And months and months of a time period where Mandelson and colleagues could’ve planned for ‘their moment’, it is quite incredible that no credible candidates have been stumped up at this point in time. It could be that good candidates like Lisa Nandy MP or Sir Keir Starmer MP, if we believe the Labour PLP at face value, would rather Labour MPs to succumb to their fate as per the Battle of the Somme, rather than put themselves forward and genuinely ‘save Labour’. Mandelson continues with the meme, ‘we have to decide as to whether we want to be a party of government rather than a party of protest‘, when it is perfectly clear Mandelson and his merry band of ideological-terrrorist sympathisers are getting off on the high of being a Blairite party of protest within the Labour Party.

So Owen Smith MP is likely to lose – badly.

A pity really – despite being a Pfizer ex-lobbyist etc. I think he’s quite a fun and pleasant person. But there were always two stalking horses in this particular contest.

And will the Labour MPs then unify under Corbyn?

Will they hell…

 

 

@dr_shibley

  • Steve Cheney

    Just a small point: I don’t think it’s completely fair to say that Miliband signed up to austerity-lite. I think he was stuck with the PLP and the front bench that was available. I blame Ed Balls far more for Labour’s failure in 2015 than Ed Miliband. I think that with a better front bench, Miliband might have been permitted to be a bit more radical and could have actually won in 2015.

    The fact is, over the past decade, the PLP has been the constant. They have blamed a succession of leaders for the fact that people just don’t want what they want to sell them. You’re right that they are lying when they claim to have tried to work with Corbyn. They never tried to work with Brown or Miliband either.

  • John Thunderer

    Where Corbyn is different is that he is genuine and authentic, unlike Smith, Mandelson and others.
    As the article points out, Corbyn is developing exciting policies for the future, something Mandelson admits so-called and outdated “new” labour has failed to do.
    But – in 2010 and again in 2015 – it was far worse than that.
    Labour failed to tell the truth, to come clean with the British people and tell them just how bad things were and what they proposed to do about it, other than some sort of pallid austerity-lite.
    As a result, the UK electorate did not support Labour sufficiently to return them to government.
    In 2015, a number of Conservative MPs were clearly elected under highly dubious circumstances.
    Mandelson still does not get it.
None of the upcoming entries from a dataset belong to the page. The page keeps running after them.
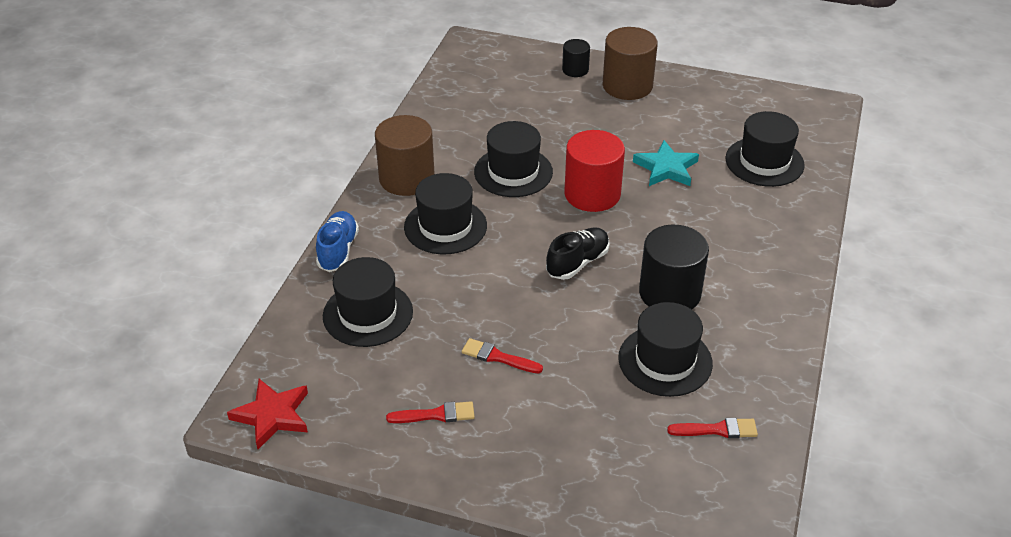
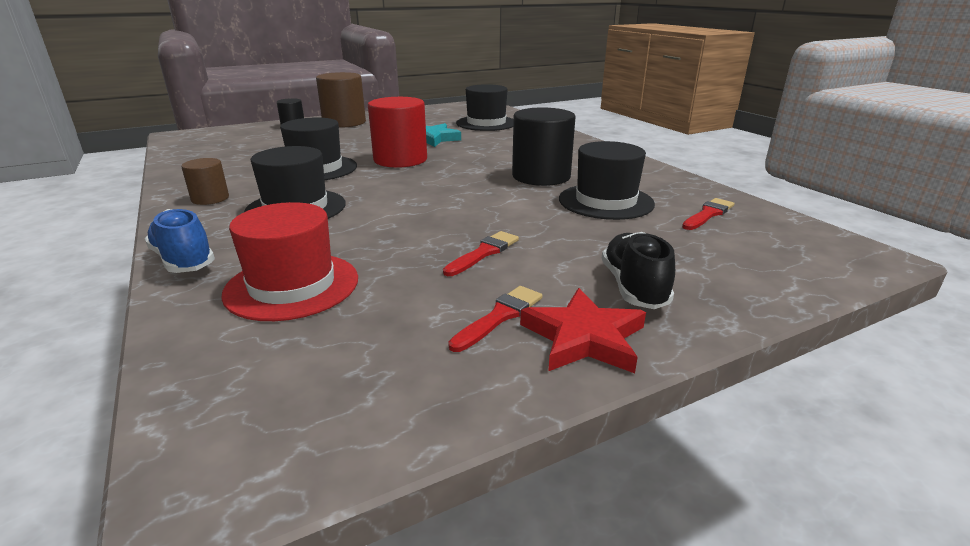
camera: 45 degrees left, 15 degrees down
red star [227,379,308,449] -> red star moved to [520,288,646,373]
black hat [323,257,413,347] -> red hat [221,202,358,321]
brown cylinder [375,115,435,196] -> brown cylinder [181,158,229,205], size x0.54
red brush [462,338,543,374] -> red brush turned 150 degrees clockwise [443,231,519,276]
black shoe [546,227,609,280] -> black shoe moved to [602,232,675,309]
Gaining power is not in itself sufficient.
    It is a matter of gaining power for a purpose – and only Corbyn has clear objectives for that purpose.
    Ultimately, I would not listen to Mandelson. He is yesterday’s man and wholly out-of-touch.
    Is he not the person who declared himself relaxed about some people becoming “filthy” rich?
    Doesn’t exactly chime with an egalitarian sentiment or outlook, does it?
    Did he not share a holiday on a luxury yacht owned by a Russian aluminium billionaire?
    And was not one of his fellow vacationers George Osborne, the Tory Chancellor of the Exchequer?
    Mandelson really has completely lost the plot when he keeps company like the likes of them.
    No one should take the slightest notice of anything he has to say.